I don’t want to minimize the Civil War, but this story reminds me of modern sports fans trying to come to grips with losses by their favorite sports teams. How could it be? Here a southern newspaper deals with the undoubted federal victory at Mill Springs by placing the blame on foreigners and a southern traitor.
From the Richmond Daily Dispatch January 30, 1862:
Renegade Southerners.
The Federal press announce that one of the successful Federal Generals at Somerset, Thomas, is a Virginian, and the other, SchÅpff [Schoepf], a foreigner, who came to this country as a porter, and has had the good luck to rise to his present position.
So far as Thomas is concerned, if he be a Virginia, he is not the only renegade from this Commonwealth who has stained his hands in the blood of her children, but we marvel that the Yankees should take pride in having such allies. It ought to be far more gratifying to their national ambition to gain successes — if they can — by Yankee leadership. Their expectations, however, in that line, have not as yet been eminently fortunate. There are plenty of Southern traitors, according to their own accounts, in their camps, who however false to their native land, will fight at any rate, and all the harder perhaps because they are fighting against their own kindred, and naturally hates a land which gave birth to such monsters as themselves. The man in the North who sympathizes with the South may still be faithful to his own section, and is probably its most intelligent friend. It is not his home that is invaded, nor any of his interests that are assailed.
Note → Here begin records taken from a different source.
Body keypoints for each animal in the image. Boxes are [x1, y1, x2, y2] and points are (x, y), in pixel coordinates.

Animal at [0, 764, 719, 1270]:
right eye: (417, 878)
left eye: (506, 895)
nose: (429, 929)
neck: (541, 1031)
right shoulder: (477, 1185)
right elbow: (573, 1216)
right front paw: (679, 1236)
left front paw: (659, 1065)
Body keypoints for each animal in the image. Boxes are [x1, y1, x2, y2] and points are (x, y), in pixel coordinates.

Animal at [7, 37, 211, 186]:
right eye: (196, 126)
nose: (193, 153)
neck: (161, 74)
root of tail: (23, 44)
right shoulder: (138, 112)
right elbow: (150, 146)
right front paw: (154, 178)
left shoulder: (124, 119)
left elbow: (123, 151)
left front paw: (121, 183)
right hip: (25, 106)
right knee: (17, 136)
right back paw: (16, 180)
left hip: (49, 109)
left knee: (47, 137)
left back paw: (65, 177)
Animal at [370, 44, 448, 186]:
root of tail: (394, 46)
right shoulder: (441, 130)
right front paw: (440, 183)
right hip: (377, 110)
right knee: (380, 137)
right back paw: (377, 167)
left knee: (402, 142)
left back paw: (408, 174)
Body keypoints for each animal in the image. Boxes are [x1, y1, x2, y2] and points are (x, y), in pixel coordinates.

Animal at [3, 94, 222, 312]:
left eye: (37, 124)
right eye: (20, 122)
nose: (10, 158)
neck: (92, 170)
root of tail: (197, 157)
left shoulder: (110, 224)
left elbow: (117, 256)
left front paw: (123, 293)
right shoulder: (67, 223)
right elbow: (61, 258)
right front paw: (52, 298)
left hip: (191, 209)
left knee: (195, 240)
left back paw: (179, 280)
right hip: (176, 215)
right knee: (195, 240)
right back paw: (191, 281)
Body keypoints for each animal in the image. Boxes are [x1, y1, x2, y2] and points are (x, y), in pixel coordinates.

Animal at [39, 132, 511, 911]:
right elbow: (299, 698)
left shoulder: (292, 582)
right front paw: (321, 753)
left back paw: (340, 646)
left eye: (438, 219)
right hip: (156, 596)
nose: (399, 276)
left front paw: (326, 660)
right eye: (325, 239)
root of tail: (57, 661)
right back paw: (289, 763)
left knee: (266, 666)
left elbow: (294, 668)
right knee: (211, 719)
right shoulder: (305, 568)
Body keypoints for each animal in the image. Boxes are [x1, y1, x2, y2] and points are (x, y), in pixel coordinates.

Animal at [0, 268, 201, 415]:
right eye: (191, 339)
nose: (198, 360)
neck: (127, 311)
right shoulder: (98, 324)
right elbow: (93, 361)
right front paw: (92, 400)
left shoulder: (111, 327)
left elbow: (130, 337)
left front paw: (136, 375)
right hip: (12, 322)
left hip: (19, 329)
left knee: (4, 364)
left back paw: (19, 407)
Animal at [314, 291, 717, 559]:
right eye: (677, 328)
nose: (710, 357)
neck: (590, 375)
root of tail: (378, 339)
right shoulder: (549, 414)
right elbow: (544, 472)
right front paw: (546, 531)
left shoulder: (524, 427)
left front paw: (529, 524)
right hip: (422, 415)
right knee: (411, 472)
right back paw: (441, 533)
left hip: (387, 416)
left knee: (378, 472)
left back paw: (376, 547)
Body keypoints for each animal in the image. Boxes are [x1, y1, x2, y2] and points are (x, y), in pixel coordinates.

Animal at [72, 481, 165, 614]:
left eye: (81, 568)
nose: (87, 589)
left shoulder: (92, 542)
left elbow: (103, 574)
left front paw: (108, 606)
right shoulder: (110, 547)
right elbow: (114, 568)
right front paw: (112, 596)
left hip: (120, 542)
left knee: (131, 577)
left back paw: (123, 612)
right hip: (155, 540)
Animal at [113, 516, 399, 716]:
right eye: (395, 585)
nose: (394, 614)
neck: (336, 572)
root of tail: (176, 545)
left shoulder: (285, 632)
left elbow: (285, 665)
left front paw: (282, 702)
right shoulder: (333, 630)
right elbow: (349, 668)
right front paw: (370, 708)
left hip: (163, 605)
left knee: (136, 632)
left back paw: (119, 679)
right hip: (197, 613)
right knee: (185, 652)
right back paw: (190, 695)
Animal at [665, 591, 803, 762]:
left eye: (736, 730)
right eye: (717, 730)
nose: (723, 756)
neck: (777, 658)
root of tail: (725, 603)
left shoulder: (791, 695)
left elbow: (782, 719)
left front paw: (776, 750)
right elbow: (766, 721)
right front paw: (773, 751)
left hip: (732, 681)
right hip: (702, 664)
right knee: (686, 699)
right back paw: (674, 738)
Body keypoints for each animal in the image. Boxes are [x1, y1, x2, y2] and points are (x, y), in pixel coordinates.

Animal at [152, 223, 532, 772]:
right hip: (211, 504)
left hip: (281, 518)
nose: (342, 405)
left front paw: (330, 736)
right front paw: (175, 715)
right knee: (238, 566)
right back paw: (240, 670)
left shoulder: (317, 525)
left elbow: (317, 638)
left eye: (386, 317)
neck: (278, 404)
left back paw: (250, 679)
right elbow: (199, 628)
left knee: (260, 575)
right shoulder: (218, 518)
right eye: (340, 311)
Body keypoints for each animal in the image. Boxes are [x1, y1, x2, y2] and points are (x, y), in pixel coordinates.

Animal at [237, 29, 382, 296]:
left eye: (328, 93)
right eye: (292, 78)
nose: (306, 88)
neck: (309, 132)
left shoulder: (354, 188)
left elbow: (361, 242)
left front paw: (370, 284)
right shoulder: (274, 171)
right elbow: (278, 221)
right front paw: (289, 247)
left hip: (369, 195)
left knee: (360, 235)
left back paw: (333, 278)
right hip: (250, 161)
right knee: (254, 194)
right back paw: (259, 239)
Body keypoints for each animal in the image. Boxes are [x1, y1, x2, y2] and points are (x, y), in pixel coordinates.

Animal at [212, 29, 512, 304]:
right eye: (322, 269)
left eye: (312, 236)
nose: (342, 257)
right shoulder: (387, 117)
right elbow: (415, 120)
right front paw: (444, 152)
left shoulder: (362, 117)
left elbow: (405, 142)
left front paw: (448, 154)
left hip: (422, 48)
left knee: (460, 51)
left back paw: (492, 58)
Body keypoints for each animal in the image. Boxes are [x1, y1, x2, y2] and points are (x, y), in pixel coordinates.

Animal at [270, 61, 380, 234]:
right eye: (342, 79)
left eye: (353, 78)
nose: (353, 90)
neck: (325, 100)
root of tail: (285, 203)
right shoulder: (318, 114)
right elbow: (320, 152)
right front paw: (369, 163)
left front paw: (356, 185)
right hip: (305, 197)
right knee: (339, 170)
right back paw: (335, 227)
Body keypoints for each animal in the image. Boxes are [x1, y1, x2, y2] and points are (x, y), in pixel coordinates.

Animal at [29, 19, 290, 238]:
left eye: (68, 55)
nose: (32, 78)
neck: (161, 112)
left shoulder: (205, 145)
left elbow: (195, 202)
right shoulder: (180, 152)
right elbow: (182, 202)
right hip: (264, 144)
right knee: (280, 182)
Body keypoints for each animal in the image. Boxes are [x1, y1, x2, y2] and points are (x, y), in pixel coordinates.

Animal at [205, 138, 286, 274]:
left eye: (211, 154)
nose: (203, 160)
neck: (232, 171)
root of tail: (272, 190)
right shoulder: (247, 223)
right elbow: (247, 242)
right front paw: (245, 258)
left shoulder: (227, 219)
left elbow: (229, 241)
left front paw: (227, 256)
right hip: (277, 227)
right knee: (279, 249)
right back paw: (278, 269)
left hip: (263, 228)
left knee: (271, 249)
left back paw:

But we have no words to express our detestation and scorn of the Southern citizen who can side with the North against his own section in a war upon the land which gave him birth, upon its firesides and altars, upon its women and children. Must not the blood that is shed, the blood of his brethren and countrymen, stain his guilty soul and haunt his evil imagination like the blood of murder! Out upon the wretches! We have never heard even of Yankees, in the whole career of their baseness, joining an invading army, for the desolation and defilement of their own homes, with the single exception of Benedict Arnold, who was a prodigy of virtue in comparison with these Southern traitors.
As for the foreign General, with the unpronounceable name, who was associated with Thomas at Somerset, and who is said to have risen from the position of porter to that of General, we consider it very doubtful whether any such exchange of avocations can be properly designated as promotion. An honest German porter at a hotel is a much more respectable character than a Yankee General of an invading army, especially an army of Ohioan, who, according to Judge Tucker, have nothing beneath them on the face of the earth but their own swine. It is of such materials, however, that the great bulk of the invading army is composed. At least two hundred thousand foreigners are arrayed under the banner of Lincoln, and endeavoring to subjugate a country which gave them refuge from despotism, and to enslave a people who were their best friends.
According to Wikipedia Albin Francisco Schoepf was already a military officer by the time he emigrated to the United States.